На командном пункте батальона человек восемь солдат, знакомых и незнакомых Жене Холоду, сидели в сторонке от партбюро, заседавшего на КП.

Старший сержант Холод невесть для чего снял пилотку, переломил ее, сунул в карман, но затем достал, расправил, снова надел.

Некоторые из ожидавших своей очереди были в зеленых стальных касках, при полном вооружении и держались так, словно готовились к принятию торжественной присяги. Другие протягивали кубышки, коробки, кисеты — угощая друг друга; закурив и затянувшись дымом, солидно покашливали, расспрашивали: «У вас что нового? — Сидим, что же тут нового. — Боевой листок выпускаете? — А как же, каждую неделю. — Мы тоже.
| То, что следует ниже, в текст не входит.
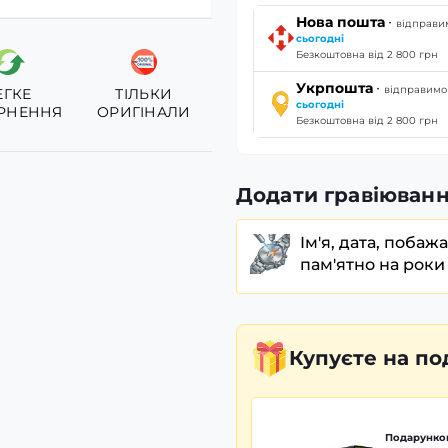
·
Нова пошта
відправи
сьогодні
Безкоштовна від 2 800 грн
·
Укрпошта
відправимо
ЕГКЕ
ТІЛЬКИ
сьогодні
РНЕННЯ
ОРИГІНАЛИ
Безкоштовна від 2 800 грн
Додати гравіюванн
Ім'я, дата, побаж
пам'ятно на роки
Купуєте
на по
Подарунков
Только мы два раза в месяц. А кто у вас в роте рисует карикатуры?..»

Сидя по-узбекски и сложив на коленях руки, Холод угрюмо молчал, пока к нему не обратился сосед, немолодой сержант, ростом повыше Холода и поплотней в плечах, с голубыми ласковыми глазами. Он усмехнулся и сказал баском:

— Волнуетесь, замечаю, товарищ старший сержант?
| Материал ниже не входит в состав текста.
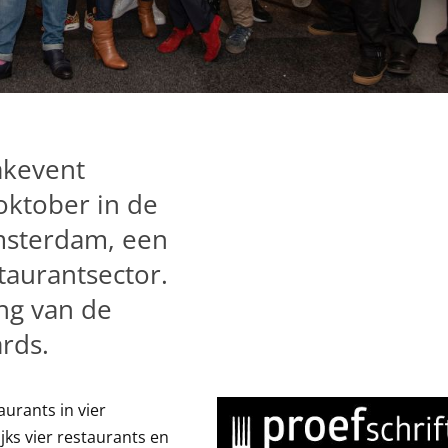
vakevent
ktober in de
msterdam, een
aurantsector.
ng van de
rds.
aurants in vier
ijks vier restaurants en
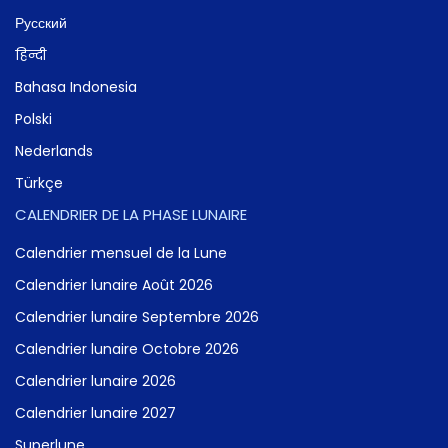
Русский
हिन्दी
Bahasa Indonesia
Polski
Nederlands
Türkçe
CALENDRIER DE LA PHASE LUNAIRE
Calendrier mensuel de la Lune
Calendrier lunaire Août 2026
Calendrier lunaire Septembre 2026
Calendrier lunaire Octobre 2026
Calendrier lunaire 2026
Calendrier lunaire 2027
Superlune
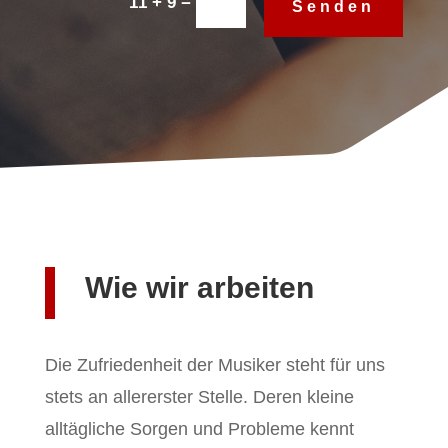
=
11 + 9
Senden
Wie wir arbeiten
Die Zufriedenheit der Musiker steht für uns
stets an allererster Stelle. Deren kleine
alltägliche Sorgen und Probleme kennt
— Ох… — не выдержав, вздохнул Холод. — Надо бы сказать — нет, не волнуюсь. Но боюсь, что неправду скажу, — волнуюсь. Такой момент…

— У меня у самого не то чтобы страх, а все же как-то в груди захолодело, — степенно продолжал сержант, благодушно посмеиваясь.

— Вот и у меня так же, — согласился Холод, — словно ледца за рубаху пустили… Неспокойно как-то…

Сержант снова усмехнулся, и в глазах его появилось самодовольное выражение, какое бывает у человека, когда он почувствует свое превосходство перед другим. Они оба помолчали несколько времени, потом сержант посоветовал доброжелательным голосом:

— Крепись, так будет лучше, пожалуй. Мой таков совет: голову держи повыше…Я вот о себе, к примеру, так сужу: что же это мне, в такое-то трудное время стоять на расстоянии от партии. У нас, в Курской-то области, сейчас — ого!.. горькая жизнь. В жестокой беде находится народ, в такой беде, что подумать страшно, сердце невозможно сдержать, чтобы оно без острой боли… Но я верю, что наша партия и советская власть никогда не примирится, не оставят они мою семью в неволе. И чтобы гитлеровцы топтали-то землю родную, а советский народ в рабство погнали? Никак партия не может примириться с таким положением. Ну, а я, значит, сидя в окопе, подумал-подумал: чего же мне находиться самому по себе? Кажется. В бою-то с врагом не отстаю же от других? И вспомнил двадцать четвертый год. А ты это время помнишь? Нет, ты этого никак не можешь помнить. Я о том, когда наш Ленин помер. Народищу тогда сколько поступило в партию! Тоже трудное время было. Всякие там иуды, — то левые, то правые, — пытались посягнуть на советскую власть, повернуть ее на свой лад. Значит, требовалось, чтобы побольше сплоченности в народе… чтоб все сознательные граждане потеснее круг нее… Вокруг-то нашей советской партии, понимаешь?